• _EXERCISE DESCRIPTION_
Find the word "lines" in the listing. Copy out each line where it occurs.

• _EXERCISE DATA_
====================

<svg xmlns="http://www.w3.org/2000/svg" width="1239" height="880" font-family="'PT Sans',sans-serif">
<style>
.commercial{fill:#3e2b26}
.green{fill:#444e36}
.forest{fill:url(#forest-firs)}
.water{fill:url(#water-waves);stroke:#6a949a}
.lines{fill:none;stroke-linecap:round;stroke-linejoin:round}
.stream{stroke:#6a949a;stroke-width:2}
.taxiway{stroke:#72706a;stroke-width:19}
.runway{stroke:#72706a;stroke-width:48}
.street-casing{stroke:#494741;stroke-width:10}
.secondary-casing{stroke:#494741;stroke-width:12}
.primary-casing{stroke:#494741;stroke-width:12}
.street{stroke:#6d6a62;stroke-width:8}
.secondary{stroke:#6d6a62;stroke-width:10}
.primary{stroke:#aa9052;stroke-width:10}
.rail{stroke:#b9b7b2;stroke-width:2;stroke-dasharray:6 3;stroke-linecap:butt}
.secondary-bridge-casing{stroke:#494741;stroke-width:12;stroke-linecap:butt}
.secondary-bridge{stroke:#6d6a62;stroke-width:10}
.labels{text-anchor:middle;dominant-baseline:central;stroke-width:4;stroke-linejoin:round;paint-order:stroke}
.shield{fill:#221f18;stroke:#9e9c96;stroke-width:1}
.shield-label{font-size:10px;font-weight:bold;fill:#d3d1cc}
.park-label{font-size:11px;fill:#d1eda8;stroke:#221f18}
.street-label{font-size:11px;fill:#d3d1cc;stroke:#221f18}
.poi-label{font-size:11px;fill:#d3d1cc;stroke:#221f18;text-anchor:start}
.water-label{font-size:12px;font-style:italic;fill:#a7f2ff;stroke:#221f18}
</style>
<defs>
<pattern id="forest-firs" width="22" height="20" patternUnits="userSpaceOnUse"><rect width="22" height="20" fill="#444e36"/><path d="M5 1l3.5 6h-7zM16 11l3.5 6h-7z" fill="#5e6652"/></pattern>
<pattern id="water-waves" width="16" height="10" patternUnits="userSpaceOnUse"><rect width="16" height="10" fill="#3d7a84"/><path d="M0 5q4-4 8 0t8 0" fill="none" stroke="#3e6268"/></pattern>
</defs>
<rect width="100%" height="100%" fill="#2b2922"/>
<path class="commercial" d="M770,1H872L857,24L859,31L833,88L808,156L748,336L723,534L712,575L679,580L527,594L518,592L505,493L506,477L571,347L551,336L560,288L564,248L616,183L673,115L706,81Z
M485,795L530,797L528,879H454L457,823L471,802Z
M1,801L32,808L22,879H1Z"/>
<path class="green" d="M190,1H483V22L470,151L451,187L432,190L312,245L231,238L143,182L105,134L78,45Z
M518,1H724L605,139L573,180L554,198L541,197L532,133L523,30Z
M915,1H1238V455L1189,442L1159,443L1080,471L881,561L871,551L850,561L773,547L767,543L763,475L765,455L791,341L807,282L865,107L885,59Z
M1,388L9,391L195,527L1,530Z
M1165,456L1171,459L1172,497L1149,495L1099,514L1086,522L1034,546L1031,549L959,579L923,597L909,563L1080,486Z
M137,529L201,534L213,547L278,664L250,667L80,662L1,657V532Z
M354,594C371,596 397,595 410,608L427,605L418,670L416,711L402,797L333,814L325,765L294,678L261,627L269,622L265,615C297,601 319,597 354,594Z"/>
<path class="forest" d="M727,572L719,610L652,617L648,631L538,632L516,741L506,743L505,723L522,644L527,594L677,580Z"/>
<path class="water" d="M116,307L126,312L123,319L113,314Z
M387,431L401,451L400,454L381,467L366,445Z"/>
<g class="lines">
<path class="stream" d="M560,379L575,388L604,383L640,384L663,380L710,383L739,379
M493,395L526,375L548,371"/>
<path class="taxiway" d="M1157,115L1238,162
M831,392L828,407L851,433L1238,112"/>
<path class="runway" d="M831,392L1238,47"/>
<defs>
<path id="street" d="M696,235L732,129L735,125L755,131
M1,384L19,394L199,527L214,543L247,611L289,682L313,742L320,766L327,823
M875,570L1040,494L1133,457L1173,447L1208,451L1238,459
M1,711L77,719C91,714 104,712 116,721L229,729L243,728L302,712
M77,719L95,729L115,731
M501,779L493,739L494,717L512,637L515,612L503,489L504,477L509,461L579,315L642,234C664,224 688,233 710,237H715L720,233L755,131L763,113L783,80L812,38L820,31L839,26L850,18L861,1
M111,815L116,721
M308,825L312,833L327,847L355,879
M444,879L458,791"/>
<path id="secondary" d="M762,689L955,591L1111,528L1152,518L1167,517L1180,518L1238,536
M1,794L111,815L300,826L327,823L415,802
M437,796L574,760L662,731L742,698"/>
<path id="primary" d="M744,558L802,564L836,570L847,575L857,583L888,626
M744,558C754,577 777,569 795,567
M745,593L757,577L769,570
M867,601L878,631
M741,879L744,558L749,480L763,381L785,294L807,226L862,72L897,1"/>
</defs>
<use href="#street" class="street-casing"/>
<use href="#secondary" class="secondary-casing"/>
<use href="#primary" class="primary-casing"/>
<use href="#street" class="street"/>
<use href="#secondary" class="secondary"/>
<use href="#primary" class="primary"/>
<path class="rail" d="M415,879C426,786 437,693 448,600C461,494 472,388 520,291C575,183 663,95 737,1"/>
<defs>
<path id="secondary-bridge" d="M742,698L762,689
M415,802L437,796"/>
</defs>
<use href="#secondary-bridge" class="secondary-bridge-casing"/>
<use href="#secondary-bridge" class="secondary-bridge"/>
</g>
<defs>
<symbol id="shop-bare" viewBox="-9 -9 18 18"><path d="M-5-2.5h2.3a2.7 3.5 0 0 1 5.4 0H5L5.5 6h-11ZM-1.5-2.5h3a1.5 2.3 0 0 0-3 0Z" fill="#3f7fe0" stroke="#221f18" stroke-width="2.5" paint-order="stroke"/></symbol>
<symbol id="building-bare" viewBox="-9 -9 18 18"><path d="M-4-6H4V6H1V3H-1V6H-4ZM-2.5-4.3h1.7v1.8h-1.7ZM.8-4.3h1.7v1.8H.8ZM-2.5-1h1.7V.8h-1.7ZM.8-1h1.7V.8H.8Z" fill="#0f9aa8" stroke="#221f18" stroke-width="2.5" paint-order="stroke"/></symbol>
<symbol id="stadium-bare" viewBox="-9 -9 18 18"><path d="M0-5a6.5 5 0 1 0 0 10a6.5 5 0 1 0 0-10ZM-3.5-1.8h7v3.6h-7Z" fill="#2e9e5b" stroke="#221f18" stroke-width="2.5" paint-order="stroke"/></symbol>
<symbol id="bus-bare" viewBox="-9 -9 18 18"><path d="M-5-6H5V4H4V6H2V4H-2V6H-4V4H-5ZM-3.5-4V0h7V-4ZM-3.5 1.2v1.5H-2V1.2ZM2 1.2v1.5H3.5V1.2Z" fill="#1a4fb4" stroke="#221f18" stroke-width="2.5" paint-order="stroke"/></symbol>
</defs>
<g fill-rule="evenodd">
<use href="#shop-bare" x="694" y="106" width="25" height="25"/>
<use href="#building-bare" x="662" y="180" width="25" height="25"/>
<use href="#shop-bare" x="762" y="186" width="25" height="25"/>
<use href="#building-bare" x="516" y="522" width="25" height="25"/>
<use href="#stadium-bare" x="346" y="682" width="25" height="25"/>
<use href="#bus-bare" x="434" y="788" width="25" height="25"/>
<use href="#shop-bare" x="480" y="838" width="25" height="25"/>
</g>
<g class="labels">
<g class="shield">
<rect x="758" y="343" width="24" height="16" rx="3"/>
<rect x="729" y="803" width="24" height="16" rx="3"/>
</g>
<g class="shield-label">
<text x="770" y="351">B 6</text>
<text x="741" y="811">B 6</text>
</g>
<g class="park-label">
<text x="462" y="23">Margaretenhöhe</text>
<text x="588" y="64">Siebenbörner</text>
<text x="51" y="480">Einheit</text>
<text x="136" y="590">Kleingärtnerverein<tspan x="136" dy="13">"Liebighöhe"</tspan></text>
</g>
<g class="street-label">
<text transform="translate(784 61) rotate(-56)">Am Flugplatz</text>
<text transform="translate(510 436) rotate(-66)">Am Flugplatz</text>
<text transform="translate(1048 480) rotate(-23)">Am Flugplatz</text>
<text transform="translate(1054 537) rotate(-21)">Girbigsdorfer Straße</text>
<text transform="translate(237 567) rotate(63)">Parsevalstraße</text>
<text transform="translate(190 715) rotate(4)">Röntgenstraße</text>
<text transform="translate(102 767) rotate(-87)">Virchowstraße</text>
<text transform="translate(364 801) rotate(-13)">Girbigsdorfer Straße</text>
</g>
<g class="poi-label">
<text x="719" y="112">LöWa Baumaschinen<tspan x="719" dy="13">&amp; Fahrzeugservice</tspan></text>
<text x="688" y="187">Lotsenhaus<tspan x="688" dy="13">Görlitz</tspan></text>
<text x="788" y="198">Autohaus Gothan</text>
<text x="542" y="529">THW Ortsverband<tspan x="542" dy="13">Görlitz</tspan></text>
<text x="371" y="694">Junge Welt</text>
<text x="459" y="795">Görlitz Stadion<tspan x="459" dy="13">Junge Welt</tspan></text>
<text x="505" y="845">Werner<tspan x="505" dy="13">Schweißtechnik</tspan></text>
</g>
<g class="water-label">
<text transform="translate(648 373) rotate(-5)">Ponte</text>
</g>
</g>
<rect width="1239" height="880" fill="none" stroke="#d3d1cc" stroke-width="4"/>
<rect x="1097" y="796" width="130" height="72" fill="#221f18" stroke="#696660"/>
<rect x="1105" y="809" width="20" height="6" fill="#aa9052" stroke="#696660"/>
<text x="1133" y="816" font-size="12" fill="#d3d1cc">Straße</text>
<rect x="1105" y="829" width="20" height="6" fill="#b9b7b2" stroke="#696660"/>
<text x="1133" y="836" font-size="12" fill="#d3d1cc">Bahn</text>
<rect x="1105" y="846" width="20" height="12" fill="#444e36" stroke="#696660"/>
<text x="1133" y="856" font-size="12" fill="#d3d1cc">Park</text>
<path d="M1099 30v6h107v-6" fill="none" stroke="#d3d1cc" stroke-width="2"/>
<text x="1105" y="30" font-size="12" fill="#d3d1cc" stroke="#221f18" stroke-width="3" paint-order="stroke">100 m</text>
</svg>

====================

• _RESPONSE AREA_
.lines{fill:none;stroke-linecap:round;stroke-linejoin:round}
<g class="lines">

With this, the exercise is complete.